L’Italie est sortie du nucléaire. Pas du tout grâce aux énergies renouvelables ni aux économies d’énergie. Tout simplement, l’Italie achète du gaz russe, du pétrole libyen, du charbon ailleurs. En 2014, près de 80 % de l'énergie primaire italienne provenait d'énergies fossiles. Greenpeace s'était battue pour que l'Italie sorte du nucléaire... elle découvre maintenant que le pays émet énormément de CO2 ; Greenpeace, qui n'avait rien vu venir, qui croyait qu'il suffisait de dire stop au nucléaire pour respirer l'air pur du grand large, en est fort dépitée. Les Grünen allemands sont en train de vivre la même expérience amère. Lors de la réunion du G8 à l’Aquila en Italie, en 2009, Greenpeace a organisé des opérations spectaculaires pour protester contre le CO2 qu'elle avait contribué à favoriser : plus de 100 activistes occupant simultanément quatre centrales au charbon à travers l’Italie. ... L'Italie continue à émettre beaucoup de CO2.

 

La sortie du nucléaire est pavée d'illusions.

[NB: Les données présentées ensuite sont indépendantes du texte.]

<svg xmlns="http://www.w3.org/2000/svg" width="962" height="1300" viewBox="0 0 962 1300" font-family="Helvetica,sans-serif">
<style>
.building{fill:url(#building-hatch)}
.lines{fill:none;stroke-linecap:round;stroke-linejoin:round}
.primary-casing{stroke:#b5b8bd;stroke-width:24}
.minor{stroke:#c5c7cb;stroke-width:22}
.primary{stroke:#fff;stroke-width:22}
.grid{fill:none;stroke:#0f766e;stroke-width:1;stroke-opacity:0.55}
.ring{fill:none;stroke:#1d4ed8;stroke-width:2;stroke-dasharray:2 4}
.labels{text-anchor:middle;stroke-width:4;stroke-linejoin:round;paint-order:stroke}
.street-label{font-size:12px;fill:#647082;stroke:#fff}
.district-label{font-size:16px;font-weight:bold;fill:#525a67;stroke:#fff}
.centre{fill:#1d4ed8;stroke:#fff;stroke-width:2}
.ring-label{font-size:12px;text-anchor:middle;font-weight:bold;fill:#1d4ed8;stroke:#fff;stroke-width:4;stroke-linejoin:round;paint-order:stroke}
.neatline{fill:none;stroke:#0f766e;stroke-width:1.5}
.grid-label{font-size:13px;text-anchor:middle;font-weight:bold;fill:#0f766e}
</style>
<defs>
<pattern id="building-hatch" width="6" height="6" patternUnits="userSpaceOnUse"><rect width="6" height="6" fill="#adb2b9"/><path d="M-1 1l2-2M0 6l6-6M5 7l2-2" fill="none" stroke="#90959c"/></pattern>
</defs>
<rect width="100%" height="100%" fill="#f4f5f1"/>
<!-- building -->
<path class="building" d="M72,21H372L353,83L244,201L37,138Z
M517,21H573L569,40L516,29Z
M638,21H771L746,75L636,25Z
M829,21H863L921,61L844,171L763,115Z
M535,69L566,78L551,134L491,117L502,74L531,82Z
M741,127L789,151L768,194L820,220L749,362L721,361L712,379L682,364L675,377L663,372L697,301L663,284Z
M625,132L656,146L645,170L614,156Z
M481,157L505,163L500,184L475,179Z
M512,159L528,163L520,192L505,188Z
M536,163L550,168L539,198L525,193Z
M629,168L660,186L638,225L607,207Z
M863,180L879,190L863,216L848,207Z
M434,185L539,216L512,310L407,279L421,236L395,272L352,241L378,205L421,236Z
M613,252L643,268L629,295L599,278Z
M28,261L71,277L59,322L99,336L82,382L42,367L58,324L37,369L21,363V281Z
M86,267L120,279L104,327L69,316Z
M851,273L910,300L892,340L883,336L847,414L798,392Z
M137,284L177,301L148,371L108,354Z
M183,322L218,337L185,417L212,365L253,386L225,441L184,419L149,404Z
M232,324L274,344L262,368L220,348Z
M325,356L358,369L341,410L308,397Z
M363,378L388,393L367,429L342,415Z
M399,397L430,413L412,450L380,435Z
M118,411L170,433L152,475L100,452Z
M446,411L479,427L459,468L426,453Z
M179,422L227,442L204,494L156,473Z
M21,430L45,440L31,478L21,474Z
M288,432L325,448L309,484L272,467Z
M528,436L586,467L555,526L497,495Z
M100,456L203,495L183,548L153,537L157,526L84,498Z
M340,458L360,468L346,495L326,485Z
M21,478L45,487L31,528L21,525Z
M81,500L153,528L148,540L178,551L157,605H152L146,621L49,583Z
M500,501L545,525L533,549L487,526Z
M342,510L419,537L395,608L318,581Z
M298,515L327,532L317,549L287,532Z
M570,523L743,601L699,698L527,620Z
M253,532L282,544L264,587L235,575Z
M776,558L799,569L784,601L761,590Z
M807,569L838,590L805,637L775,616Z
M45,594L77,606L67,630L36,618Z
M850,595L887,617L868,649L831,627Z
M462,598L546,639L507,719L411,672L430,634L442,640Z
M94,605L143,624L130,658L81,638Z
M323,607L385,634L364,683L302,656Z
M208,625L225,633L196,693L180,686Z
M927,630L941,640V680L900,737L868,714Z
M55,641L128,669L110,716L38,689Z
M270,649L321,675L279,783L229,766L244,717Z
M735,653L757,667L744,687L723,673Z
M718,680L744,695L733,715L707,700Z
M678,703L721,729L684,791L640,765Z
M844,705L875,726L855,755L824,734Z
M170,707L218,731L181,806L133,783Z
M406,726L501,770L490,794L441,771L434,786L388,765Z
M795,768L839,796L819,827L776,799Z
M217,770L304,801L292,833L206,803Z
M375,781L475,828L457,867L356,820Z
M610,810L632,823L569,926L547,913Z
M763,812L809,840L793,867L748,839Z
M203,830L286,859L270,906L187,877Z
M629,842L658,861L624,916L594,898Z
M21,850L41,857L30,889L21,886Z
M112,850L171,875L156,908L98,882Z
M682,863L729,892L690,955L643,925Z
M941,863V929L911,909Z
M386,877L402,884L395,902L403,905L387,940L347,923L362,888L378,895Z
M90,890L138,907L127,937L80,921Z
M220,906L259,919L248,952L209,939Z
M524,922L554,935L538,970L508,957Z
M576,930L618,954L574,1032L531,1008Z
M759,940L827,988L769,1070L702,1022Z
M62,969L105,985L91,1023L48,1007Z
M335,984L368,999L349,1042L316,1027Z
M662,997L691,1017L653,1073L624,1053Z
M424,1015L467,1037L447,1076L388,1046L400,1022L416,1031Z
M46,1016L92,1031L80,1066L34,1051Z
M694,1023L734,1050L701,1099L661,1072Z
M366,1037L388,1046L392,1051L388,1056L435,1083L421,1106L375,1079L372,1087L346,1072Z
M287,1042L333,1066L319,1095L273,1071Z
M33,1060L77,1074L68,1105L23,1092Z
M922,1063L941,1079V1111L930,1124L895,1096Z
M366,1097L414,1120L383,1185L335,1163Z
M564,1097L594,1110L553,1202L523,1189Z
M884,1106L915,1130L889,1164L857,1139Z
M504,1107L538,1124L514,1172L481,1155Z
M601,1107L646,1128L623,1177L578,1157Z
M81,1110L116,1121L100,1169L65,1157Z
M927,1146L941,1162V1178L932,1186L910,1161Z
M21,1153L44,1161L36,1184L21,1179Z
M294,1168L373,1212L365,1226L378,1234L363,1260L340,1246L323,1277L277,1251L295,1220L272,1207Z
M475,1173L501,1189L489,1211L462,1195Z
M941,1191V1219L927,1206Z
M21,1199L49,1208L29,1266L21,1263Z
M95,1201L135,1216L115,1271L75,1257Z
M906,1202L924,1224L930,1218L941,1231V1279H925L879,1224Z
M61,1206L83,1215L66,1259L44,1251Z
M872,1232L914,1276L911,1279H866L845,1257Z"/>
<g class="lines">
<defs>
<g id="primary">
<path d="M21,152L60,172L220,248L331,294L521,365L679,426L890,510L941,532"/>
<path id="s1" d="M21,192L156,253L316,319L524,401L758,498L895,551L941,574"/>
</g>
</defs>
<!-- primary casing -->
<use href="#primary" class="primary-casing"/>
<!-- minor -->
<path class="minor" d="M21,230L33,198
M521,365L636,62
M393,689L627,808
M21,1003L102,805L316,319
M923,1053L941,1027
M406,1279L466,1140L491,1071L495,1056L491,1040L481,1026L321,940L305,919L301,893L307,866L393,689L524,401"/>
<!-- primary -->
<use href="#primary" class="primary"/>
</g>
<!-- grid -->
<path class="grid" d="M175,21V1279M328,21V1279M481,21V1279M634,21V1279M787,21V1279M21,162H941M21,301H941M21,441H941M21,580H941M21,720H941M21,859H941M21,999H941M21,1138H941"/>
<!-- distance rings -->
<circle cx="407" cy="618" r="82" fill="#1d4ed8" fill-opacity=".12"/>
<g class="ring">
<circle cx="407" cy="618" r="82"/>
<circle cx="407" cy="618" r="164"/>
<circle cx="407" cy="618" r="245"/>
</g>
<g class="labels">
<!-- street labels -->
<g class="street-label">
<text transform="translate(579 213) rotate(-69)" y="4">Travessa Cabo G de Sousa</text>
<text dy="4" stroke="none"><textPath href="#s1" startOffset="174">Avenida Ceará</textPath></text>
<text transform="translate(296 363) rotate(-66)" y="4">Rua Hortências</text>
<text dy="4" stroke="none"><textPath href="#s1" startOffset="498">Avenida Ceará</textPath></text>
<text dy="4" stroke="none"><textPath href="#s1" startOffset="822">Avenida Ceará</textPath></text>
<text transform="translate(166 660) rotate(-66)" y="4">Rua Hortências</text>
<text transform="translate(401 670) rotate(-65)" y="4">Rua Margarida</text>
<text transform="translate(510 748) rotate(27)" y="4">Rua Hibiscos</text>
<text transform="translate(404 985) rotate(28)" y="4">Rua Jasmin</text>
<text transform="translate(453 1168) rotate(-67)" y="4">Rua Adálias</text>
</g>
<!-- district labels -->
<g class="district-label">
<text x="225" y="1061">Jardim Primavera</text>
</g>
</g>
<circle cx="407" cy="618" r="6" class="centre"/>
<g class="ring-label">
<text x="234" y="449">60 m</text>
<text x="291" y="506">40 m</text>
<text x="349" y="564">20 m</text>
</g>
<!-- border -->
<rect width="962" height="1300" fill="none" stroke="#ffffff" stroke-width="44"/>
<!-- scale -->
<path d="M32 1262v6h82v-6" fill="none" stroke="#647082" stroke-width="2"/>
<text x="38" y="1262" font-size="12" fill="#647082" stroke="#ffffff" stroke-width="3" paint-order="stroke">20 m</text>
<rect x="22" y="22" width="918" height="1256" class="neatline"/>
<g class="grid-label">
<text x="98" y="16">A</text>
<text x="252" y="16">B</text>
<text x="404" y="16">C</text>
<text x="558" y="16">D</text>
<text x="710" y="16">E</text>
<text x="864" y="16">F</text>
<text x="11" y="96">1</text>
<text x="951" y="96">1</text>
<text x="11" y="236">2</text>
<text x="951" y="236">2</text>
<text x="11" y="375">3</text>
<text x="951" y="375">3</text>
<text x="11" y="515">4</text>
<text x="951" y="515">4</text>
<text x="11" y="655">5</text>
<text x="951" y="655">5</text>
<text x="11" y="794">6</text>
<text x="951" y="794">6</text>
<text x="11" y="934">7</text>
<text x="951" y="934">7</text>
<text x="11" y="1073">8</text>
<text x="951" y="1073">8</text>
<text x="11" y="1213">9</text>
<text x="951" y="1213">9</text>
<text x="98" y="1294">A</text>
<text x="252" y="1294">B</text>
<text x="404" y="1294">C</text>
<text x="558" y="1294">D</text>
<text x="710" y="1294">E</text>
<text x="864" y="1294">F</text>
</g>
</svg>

Transition énergétique au Danemark : le vent d'ici et l'eau d'ailleurs

Le Danemark a un énorme potentiel de vent, qu'il exploite avec des milliers d'éoliennes sur mer et sur terre. Mais le vent volage a besoin de tuteur, pour prendre la relève lorsqu'il est épuisé et s'arrête pour reprendre son souffle. Par chance, le Danemark a un tuteur, l'eau et le relief de la Norvège voisine, qui lui fournit de l'électricité hydroélectrique lorsque le vent s'évanouit.

Les éoliennes danoises sont sous perfusion d'eau de Norvège.

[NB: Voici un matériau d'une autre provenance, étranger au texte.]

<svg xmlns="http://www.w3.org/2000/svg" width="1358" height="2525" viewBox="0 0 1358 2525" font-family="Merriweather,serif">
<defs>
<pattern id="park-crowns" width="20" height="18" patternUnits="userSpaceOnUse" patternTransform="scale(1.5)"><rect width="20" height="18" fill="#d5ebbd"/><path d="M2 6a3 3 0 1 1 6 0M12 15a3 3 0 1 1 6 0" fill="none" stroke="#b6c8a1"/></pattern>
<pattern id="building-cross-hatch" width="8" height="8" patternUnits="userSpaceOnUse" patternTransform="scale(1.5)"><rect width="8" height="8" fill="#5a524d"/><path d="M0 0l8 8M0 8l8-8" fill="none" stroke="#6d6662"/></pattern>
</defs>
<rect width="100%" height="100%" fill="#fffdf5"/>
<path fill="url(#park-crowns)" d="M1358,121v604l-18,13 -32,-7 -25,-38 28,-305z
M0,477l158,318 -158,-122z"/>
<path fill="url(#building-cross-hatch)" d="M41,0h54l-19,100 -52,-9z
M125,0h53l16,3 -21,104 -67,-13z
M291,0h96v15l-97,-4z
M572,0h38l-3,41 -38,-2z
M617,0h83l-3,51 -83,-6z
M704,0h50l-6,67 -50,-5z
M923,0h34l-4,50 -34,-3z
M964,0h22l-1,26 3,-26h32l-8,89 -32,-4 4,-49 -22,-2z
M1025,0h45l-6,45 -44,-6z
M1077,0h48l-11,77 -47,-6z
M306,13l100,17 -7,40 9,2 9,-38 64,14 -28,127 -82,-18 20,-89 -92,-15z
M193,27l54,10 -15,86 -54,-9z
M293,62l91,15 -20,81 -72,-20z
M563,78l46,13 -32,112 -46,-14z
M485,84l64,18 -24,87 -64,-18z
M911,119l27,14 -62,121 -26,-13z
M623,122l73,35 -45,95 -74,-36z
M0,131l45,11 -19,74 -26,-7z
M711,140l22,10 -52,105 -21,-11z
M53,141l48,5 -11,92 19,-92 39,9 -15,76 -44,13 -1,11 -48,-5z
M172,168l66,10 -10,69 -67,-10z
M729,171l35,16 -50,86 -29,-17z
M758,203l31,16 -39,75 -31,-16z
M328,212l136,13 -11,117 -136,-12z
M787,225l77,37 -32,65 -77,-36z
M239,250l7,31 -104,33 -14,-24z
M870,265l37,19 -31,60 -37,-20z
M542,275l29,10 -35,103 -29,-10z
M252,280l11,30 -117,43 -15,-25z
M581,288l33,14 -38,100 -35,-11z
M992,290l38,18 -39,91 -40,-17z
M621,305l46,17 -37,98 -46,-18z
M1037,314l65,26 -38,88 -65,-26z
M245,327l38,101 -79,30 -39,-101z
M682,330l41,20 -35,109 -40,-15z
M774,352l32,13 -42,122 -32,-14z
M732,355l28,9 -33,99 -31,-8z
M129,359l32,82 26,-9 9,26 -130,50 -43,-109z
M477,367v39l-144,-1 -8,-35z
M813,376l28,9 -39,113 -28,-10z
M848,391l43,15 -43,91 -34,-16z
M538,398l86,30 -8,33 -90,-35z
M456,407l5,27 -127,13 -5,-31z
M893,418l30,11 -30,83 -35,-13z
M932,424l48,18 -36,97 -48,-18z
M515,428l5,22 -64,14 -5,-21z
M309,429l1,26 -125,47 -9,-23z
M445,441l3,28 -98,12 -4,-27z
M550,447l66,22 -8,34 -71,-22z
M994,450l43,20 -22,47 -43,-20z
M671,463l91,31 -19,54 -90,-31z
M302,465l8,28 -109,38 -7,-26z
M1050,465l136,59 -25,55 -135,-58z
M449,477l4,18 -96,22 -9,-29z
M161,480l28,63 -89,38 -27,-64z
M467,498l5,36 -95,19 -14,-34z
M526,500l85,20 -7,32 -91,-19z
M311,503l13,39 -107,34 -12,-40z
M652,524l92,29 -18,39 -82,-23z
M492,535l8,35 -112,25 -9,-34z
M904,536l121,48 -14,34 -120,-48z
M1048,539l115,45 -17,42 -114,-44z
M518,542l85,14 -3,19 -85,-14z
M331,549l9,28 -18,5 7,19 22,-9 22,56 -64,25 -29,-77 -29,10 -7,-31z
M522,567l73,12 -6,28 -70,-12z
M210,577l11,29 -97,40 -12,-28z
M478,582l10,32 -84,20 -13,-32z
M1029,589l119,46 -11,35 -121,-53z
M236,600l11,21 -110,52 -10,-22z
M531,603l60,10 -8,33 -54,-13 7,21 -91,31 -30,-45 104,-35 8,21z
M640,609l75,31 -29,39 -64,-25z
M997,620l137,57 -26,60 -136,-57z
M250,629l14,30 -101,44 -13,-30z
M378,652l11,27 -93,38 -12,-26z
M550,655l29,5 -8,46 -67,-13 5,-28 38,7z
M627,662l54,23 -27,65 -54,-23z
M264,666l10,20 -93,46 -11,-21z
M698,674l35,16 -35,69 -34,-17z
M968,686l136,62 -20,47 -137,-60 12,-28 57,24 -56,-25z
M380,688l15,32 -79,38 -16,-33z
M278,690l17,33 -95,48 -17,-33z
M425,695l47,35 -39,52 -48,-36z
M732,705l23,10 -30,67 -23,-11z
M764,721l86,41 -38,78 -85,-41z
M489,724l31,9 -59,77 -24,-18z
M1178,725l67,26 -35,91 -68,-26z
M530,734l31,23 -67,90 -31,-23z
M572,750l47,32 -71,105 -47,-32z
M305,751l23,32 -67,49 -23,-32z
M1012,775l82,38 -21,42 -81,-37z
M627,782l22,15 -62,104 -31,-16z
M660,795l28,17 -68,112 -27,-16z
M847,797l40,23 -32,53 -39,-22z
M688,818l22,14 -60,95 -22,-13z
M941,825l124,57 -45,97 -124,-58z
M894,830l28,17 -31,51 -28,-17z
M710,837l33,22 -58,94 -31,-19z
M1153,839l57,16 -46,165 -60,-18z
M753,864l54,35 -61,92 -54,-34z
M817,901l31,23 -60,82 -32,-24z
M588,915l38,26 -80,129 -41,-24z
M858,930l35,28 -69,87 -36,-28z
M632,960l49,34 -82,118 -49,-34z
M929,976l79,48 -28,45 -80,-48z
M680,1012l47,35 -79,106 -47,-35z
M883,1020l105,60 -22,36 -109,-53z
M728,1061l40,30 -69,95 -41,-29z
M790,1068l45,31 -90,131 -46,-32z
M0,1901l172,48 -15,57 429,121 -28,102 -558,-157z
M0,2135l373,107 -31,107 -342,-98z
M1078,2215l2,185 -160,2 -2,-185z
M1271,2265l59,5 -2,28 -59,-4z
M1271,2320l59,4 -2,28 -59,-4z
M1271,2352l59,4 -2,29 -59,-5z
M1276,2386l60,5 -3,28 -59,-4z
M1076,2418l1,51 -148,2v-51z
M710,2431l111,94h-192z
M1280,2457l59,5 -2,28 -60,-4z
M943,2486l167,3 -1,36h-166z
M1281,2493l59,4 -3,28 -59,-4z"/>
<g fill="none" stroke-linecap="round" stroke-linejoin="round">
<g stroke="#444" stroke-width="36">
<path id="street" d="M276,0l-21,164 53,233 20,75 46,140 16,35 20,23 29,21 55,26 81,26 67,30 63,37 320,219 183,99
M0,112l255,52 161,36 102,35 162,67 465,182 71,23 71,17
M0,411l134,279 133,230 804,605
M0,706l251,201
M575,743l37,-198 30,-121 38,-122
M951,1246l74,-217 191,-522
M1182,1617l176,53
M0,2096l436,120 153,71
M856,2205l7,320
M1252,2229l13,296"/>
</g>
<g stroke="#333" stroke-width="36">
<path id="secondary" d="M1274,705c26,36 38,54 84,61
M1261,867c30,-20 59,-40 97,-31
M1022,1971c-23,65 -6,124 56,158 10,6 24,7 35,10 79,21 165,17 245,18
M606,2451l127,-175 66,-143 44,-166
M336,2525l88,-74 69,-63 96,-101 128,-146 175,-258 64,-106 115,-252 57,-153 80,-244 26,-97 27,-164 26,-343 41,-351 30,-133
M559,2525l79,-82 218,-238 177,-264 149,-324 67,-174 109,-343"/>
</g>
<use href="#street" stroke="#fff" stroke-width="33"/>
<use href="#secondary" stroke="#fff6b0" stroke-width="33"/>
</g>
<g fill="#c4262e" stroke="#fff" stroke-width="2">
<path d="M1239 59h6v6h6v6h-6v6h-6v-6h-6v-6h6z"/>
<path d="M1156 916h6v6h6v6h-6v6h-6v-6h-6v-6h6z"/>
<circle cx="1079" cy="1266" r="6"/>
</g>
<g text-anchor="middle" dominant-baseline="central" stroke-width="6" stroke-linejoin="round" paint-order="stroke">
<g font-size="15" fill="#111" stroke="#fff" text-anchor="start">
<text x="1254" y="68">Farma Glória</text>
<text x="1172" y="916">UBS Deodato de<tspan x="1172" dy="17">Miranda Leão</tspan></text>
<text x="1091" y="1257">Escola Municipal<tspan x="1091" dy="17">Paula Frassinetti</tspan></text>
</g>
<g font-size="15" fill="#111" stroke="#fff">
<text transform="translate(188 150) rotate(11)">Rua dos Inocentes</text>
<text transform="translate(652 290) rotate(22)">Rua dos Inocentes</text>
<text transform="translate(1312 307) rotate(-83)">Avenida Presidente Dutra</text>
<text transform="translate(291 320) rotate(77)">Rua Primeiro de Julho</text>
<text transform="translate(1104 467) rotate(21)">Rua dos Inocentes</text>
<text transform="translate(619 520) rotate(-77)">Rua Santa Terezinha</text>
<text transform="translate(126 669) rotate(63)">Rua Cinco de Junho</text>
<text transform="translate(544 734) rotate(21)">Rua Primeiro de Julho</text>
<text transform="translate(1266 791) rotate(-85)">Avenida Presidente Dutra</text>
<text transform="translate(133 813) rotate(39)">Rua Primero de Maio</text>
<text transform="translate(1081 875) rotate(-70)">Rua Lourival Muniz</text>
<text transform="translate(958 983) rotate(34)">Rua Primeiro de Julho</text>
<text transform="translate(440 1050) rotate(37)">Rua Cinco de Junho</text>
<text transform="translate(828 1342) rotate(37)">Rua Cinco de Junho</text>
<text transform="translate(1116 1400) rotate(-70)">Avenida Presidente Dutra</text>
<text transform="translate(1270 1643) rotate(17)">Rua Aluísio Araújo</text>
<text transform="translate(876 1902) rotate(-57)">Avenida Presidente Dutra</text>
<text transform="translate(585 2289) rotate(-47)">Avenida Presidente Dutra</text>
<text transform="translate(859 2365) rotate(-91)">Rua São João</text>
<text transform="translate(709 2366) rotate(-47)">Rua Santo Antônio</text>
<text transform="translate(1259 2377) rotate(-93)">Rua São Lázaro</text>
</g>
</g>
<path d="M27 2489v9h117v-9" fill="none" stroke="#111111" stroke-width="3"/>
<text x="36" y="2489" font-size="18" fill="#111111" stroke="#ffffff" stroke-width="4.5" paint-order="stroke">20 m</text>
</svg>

Même avec ces éoliennes, même avec cette perfusion, le Danemark est l'un des plus gros émetteurs de CO2 par personne en Europe ; 6,8 tonnes en 2013, contre 5,1 en France.

La transition énergétique en Allemagne : peut-on sortir du nucléaire, et en même temps, sortir du réchauffement climatique ?

L'Allemagne aussi a du vent, comme le Danemark, le fameux vent du nord qui chasse l'été les Allemands des bords de la Baltique et les pousse jusqu'à la Méditerranée. L'Allemagne a décidé d'exploiter ce vent du nord pour faire tourner des éoliennes. Elle est maintenant l'un des premiers producteurs d'énergie éolienne au monde ; bravo !

Le coup de génie marketing des Grünen a été d'offrir les éoliennes en zakouski – elles sentent bon le vent du Nord, laissant croire que le plat principal est du même vent et de la même eau. Les Grünen français sont émerveillés, les yeux pleins d'étoiles semblant des éoliennes ; ils n'ont pas réalisé que le plat principal c'est fossile à la sauce lignite.

Lorsque le vent du nord faiblit – ça arrive même sur les bords de la Baltique – il faut un tuteur pour que les trains roulent encore et que les réfrigérateurs ronronnent. Mais l'Allemagne n'a pas l'eau de la Norvège, elle n'a pas de tuteur hydroélectrique comme dans le cas du Danemark. Alors, pour compenser les humeurs du vent, elle utilise ce qu'elle a sous la main, ou sous le pied : le lignite, une spécialité locale, un charbon de très mauvaise qualité, extrêmement polluant, émettant CO2 et particules fines.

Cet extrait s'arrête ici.